* WHAT TO PRODUCE *
Locate each of the lines below that contains the string "Rebecca", treating uppercase and lowercase as different, and copy every one of those lines.
>>>>>
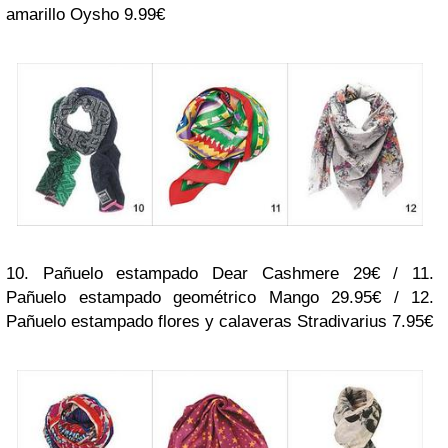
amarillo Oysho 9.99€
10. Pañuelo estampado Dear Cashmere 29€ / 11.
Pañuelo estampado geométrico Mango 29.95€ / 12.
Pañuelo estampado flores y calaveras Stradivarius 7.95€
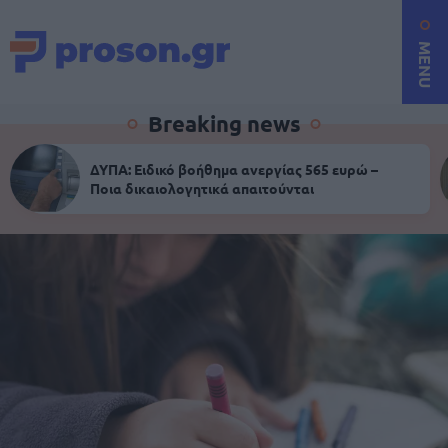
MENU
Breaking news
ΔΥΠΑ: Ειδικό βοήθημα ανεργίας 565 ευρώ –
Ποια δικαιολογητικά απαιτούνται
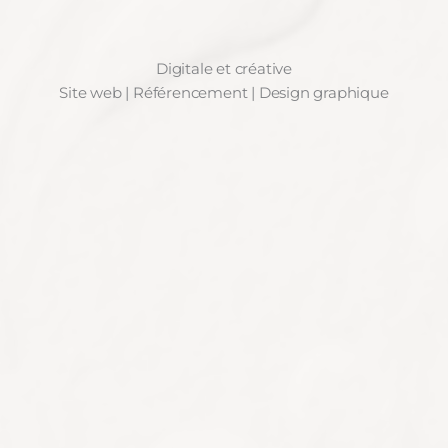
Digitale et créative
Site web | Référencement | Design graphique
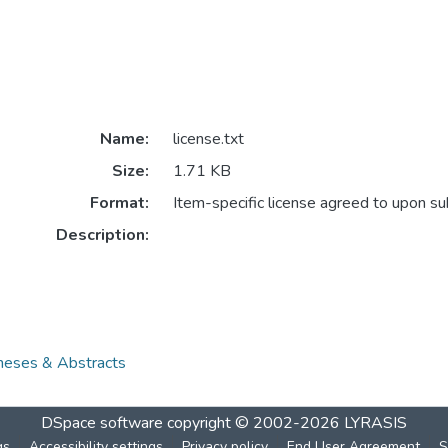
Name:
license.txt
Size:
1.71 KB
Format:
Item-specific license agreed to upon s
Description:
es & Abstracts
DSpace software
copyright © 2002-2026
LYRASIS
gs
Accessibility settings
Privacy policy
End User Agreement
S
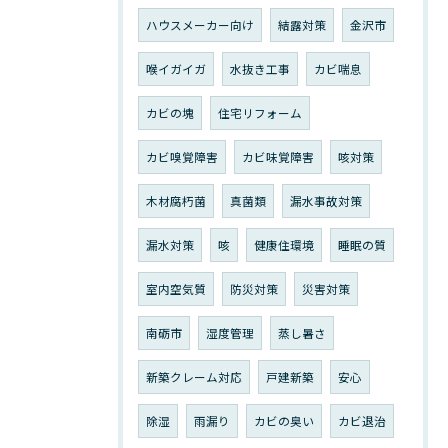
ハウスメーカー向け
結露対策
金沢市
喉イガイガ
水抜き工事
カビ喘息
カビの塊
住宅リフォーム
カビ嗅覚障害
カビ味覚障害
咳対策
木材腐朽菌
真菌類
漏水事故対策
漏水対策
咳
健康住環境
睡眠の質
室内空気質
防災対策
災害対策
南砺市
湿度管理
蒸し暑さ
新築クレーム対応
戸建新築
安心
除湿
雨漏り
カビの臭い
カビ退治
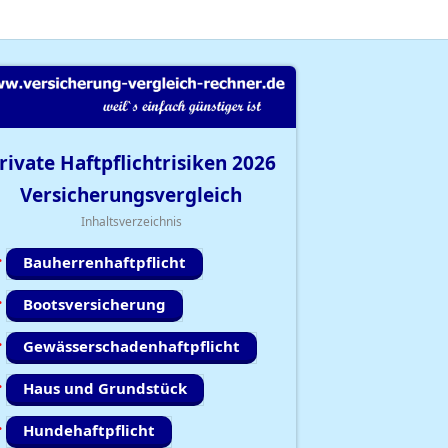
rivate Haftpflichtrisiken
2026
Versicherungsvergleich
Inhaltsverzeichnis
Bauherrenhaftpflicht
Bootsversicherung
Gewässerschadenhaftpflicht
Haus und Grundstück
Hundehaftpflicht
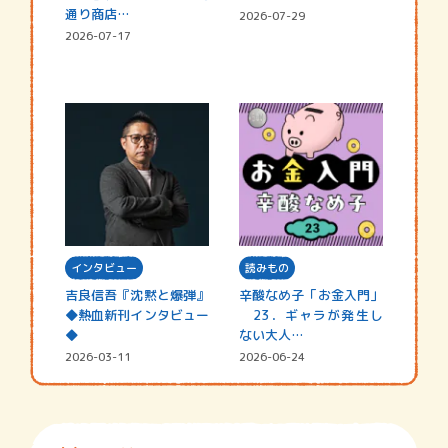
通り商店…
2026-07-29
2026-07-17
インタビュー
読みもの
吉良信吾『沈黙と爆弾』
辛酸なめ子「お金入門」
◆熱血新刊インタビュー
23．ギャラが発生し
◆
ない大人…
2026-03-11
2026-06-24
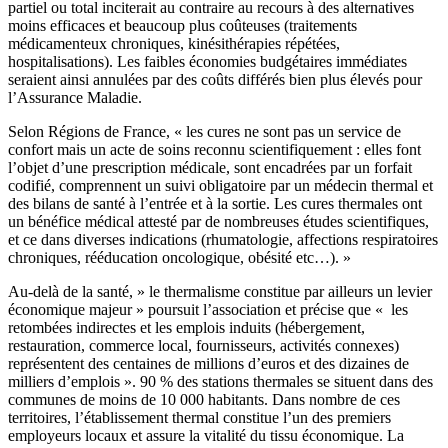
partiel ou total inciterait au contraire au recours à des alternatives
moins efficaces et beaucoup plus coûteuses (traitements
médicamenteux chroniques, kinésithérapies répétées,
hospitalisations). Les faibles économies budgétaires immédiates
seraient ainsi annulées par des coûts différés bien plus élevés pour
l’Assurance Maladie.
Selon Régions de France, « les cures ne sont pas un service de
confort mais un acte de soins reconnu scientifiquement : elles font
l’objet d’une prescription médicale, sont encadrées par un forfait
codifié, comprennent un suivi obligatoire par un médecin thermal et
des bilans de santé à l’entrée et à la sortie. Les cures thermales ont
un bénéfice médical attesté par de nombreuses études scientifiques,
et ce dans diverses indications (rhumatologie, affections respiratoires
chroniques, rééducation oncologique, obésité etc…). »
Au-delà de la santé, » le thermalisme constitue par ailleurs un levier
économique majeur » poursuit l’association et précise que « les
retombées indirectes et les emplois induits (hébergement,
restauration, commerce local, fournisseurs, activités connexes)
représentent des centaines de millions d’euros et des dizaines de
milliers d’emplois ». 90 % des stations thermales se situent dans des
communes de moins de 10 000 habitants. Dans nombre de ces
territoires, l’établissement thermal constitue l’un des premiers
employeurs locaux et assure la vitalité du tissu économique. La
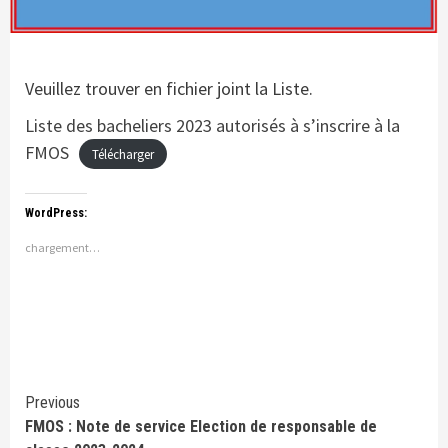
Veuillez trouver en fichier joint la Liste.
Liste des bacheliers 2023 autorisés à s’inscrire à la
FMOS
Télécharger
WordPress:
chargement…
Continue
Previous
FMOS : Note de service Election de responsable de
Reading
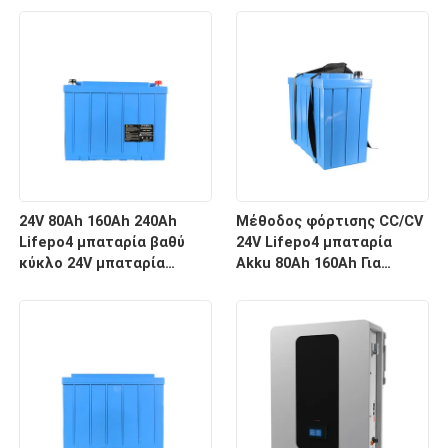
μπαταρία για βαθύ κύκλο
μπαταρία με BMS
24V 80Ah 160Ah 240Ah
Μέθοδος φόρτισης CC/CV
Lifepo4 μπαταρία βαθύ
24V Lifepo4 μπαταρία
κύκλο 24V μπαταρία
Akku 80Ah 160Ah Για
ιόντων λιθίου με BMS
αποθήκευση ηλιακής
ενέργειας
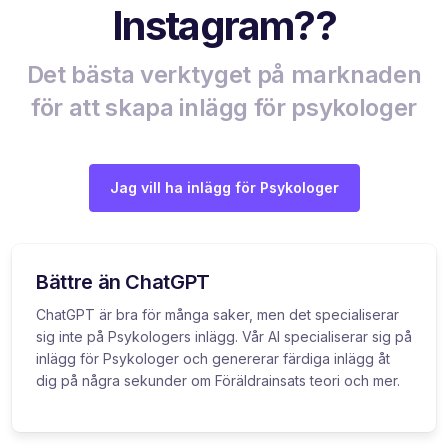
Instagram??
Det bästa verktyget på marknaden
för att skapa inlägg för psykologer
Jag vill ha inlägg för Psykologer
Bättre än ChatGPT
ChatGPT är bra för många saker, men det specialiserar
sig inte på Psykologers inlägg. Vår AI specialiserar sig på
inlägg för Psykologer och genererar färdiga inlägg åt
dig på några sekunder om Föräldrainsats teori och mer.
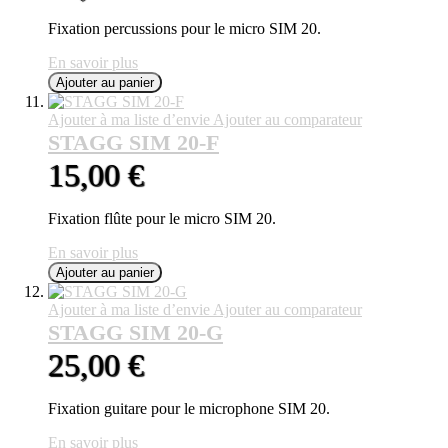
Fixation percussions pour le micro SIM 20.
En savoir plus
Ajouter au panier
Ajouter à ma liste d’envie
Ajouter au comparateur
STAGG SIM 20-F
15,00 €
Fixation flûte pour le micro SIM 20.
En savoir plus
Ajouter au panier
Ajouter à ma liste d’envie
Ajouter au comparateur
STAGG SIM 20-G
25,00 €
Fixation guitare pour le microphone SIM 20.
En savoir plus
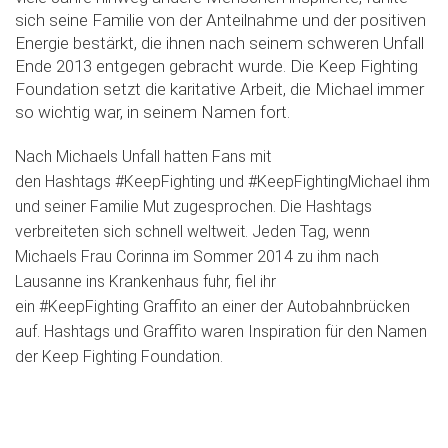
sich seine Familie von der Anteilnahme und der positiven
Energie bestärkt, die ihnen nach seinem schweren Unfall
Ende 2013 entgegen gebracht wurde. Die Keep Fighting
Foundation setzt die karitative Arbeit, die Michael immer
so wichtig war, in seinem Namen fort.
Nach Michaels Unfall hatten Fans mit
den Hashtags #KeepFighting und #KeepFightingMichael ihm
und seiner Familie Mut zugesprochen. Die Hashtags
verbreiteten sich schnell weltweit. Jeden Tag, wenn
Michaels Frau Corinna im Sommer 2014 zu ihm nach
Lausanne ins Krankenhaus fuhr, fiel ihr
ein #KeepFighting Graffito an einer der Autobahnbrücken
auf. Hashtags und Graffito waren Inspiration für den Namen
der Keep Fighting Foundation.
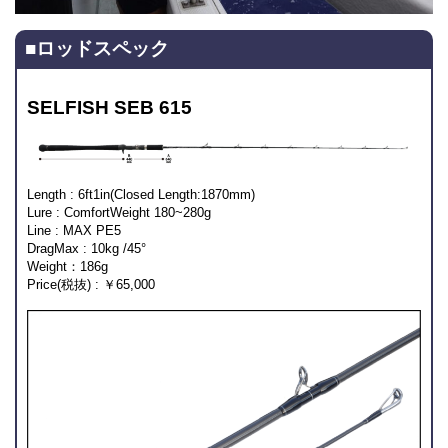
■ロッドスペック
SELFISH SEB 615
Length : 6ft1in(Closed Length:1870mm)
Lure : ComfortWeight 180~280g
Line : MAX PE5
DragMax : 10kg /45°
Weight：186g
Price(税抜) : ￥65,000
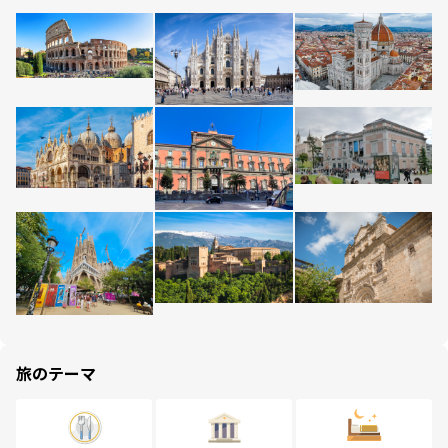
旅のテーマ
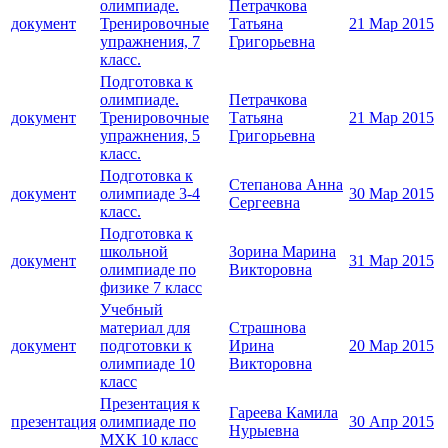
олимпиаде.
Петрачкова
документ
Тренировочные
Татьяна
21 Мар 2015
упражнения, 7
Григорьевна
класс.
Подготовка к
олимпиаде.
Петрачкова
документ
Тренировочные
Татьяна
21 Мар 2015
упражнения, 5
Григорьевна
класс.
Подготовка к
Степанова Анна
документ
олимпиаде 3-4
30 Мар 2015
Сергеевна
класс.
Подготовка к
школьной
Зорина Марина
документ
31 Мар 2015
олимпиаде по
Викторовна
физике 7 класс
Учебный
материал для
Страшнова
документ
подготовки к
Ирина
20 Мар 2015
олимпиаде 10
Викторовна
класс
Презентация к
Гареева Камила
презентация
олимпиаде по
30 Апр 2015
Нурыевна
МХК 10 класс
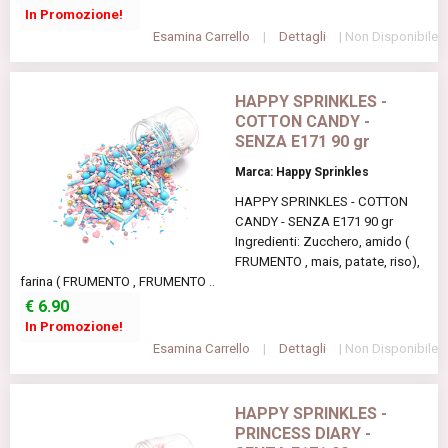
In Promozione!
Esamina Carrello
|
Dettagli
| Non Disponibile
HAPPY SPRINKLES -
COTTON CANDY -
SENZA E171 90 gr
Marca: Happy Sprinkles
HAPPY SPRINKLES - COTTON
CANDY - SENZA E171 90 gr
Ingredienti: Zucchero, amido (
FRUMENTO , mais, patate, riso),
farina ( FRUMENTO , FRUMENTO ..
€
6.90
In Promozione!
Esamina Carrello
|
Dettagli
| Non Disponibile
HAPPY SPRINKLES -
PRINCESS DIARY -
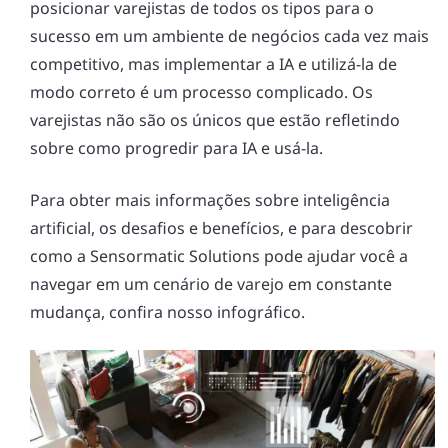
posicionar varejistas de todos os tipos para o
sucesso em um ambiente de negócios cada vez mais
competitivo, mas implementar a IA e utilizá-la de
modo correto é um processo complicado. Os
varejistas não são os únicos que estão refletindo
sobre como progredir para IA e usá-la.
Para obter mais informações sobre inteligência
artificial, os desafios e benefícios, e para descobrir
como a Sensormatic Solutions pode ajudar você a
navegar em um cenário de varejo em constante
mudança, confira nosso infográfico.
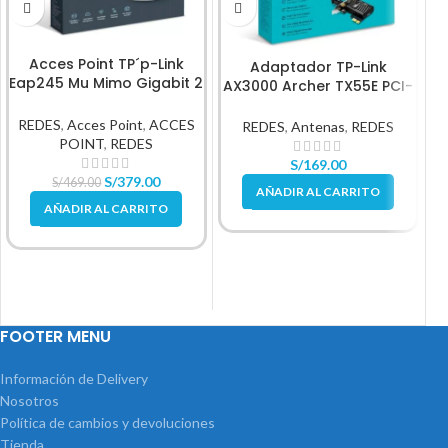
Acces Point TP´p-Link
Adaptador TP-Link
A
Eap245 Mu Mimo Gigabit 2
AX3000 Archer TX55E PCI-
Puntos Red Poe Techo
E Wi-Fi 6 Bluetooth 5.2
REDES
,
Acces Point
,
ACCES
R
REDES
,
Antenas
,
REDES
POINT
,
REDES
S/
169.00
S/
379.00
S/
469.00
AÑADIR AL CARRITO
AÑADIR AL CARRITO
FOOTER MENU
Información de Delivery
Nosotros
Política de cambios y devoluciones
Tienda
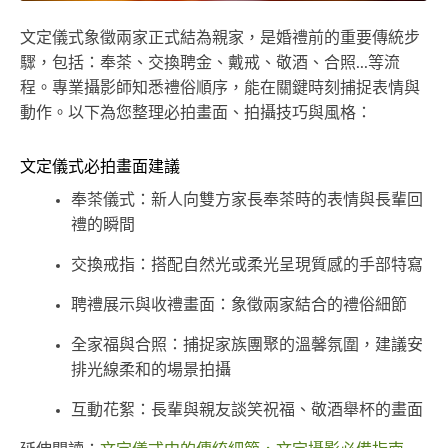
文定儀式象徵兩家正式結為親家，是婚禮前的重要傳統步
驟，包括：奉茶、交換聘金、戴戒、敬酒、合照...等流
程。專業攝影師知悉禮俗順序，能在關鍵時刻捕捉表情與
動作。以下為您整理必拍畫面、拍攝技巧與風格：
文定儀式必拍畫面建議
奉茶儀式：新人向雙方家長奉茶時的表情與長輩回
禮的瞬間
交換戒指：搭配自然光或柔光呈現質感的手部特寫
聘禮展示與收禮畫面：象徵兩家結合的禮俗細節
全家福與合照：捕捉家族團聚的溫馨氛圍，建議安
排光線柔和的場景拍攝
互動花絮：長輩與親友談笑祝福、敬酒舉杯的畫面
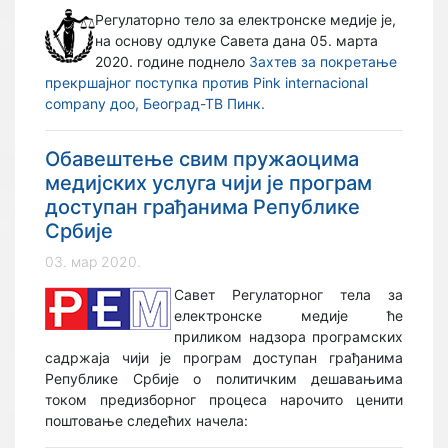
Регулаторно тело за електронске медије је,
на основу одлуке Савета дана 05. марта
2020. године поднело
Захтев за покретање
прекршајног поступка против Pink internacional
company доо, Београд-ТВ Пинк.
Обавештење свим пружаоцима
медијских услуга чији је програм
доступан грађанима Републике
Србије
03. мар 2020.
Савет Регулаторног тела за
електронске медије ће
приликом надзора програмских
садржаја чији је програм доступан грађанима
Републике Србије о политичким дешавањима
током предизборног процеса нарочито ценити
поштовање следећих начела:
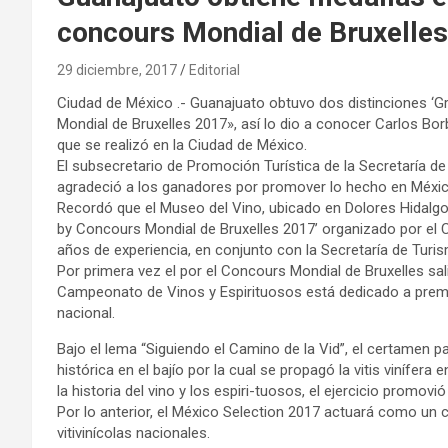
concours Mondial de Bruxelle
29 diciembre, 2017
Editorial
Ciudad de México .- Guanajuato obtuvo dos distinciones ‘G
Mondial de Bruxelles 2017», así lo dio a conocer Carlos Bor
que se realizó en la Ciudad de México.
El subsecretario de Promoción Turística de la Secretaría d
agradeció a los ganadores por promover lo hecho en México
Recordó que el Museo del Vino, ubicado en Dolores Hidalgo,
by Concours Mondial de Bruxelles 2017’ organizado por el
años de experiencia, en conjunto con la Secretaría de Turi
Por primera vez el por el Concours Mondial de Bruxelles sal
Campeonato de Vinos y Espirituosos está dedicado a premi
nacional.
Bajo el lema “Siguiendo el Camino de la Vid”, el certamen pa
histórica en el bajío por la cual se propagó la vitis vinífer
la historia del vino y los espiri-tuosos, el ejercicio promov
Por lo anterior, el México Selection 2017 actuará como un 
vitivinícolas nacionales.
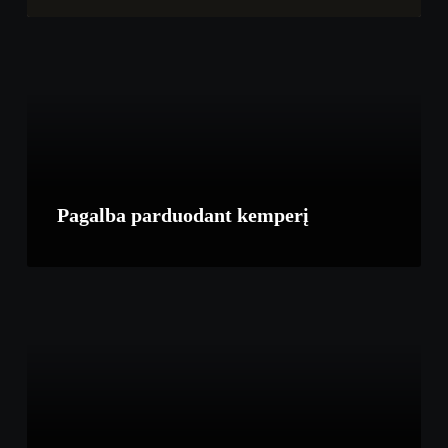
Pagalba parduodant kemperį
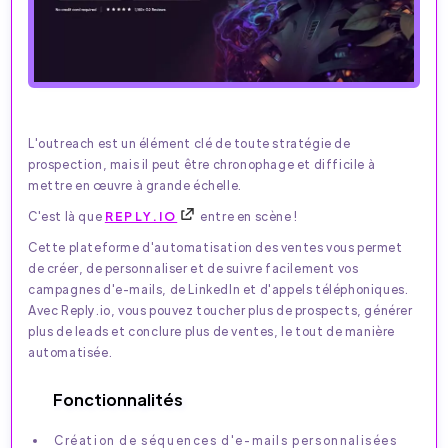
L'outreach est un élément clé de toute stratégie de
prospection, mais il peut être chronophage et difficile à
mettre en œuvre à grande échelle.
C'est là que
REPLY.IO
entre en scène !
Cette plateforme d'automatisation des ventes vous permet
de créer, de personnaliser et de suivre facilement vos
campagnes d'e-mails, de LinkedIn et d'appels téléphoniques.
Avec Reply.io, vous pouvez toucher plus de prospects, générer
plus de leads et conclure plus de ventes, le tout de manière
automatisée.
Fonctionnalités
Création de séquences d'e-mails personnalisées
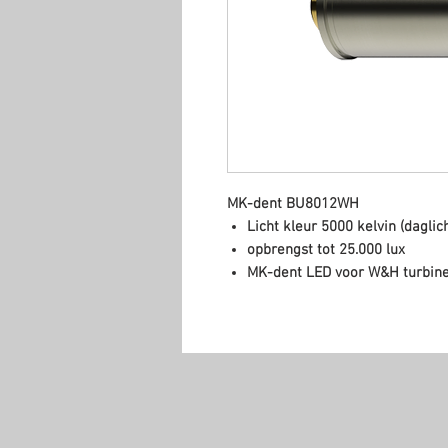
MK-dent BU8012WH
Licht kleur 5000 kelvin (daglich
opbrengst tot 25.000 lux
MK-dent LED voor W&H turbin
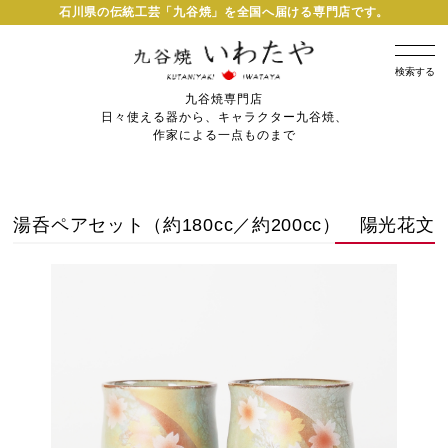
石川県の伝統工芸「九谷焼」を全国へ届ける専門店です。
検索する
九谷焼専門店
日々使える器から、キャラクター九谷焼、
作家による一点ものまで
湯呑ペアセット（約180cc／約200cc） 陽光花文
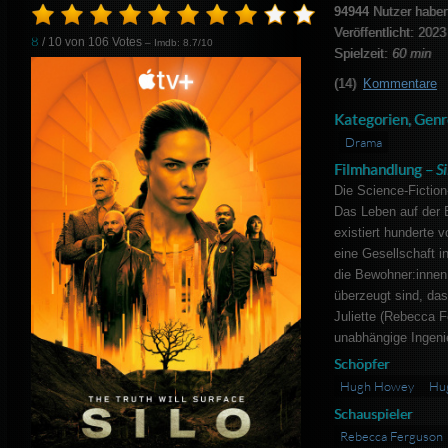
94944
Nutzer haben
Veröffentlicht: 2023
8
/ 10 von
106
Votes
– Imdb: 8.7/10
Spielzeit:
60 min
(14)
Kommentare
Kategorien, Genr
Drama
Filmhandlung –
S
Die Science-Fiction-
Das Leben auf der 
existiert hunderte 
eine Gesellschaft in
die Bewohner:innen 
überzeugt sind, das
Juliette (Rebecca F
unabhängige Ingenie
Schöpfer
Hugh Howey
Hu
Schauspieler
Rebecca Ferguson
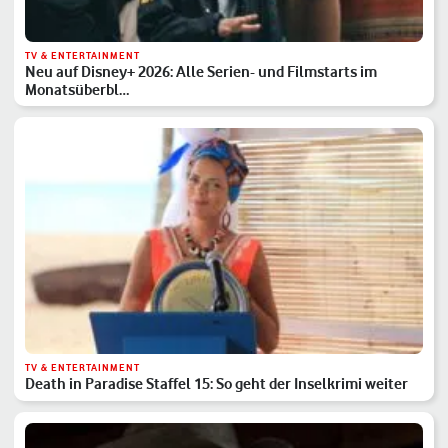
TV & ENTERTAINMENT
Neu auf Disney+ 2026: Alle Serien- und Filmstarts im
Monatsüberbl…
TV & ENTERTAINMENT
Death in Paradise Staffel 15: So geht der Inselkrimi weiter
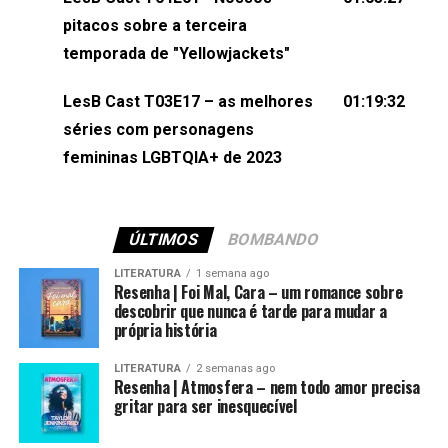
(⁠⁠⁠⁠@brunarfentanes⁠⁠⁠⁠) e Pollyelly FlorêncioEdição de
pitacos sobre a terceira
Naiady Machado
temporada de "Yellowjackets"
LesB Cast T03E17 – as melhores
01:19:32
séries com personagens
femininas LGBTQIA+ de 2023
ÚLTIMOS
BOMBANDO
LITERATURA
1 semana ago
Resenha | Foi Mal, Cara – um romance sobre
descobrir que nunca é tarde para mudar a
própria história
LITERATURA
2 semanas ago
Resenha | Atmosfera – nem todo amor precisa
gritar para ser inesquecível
<<<<<
* EXERCISE RESPONSE *
Juliette (Rebecca F
Rebecca Ferguson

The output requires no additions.